No es una novedad, pero hay que insistir: hasta en la calidad del aire que se respira en Bogotá existe una brecha y una clasificación por estratos. Mientras en los cerros orientales y el norte el oxígeno suele mantenerse en estándares aceptables, el suroccidente vive una realidad distinta.
Inequidad ambiental en el sur de Bogotá
Localidades como Bosa y Kennedy son el epicentro de una inequidad ambiental histórica. Allí se concentran los vientos que arrastran la polución de toda la ciudad, el mayor flujo de transporte de carga pesada y un déficit crítico de zonas verdes. Esta situación afecta directamente la salud de los habitantes, quienes respiran un aire de menor calidad en comparación con otras zonas de la capital.
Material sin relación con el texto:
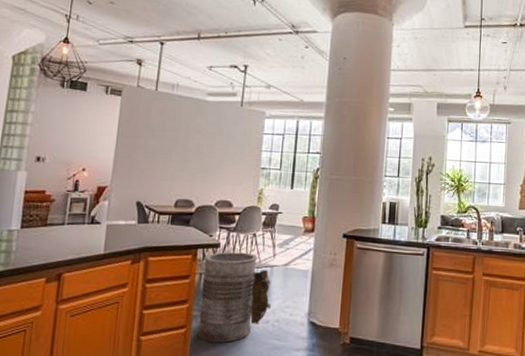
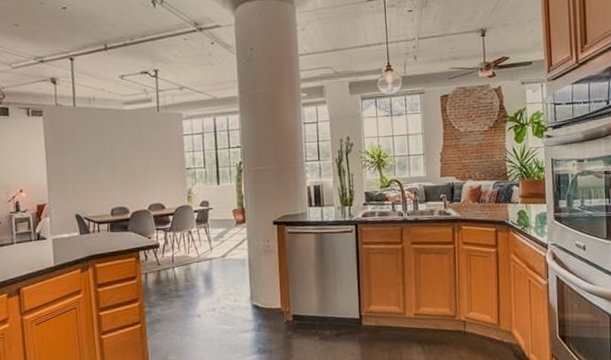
trash can: present [197,251,272,343] -> none [146,249,216,334]

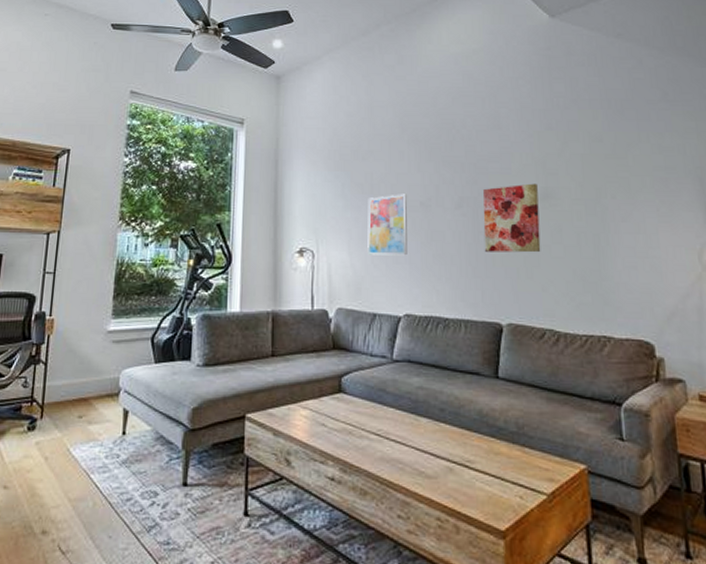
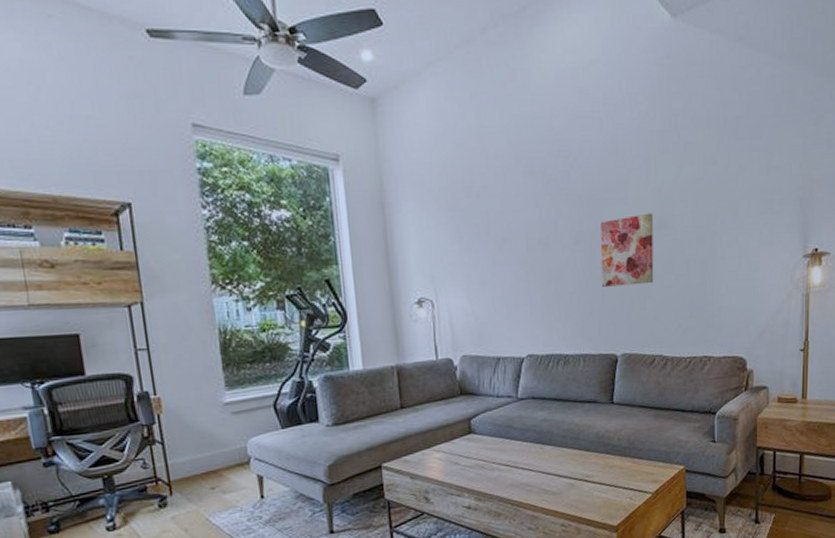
wall art: present [368,194,407,256] -> none [484,232,528,300]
Factores que agravan la contaminación
Entre los principales factores que contribuyen a esta problemática se encuentran la falta de áreas verdes, la alta densidad de tráfico vehicular y la ubicación geográfica que atrapa los contaminantes. Además, las políticas públicas no han logrado cerrar esta brecha, perpetuando las diferencias ambientales entre el norte y el sur de la ciudad.
Es urgente que las autoridades implementen medidas efectivas para mejorar la calidad del aire en estas localidades, como la creación de más parques, la restricción de vehículos pesados y la promoción de transporte sostenible. Solo así se podrá garantizar un ambiente saludable para todos los bogotanos, sin importar su estrato socioeconómico.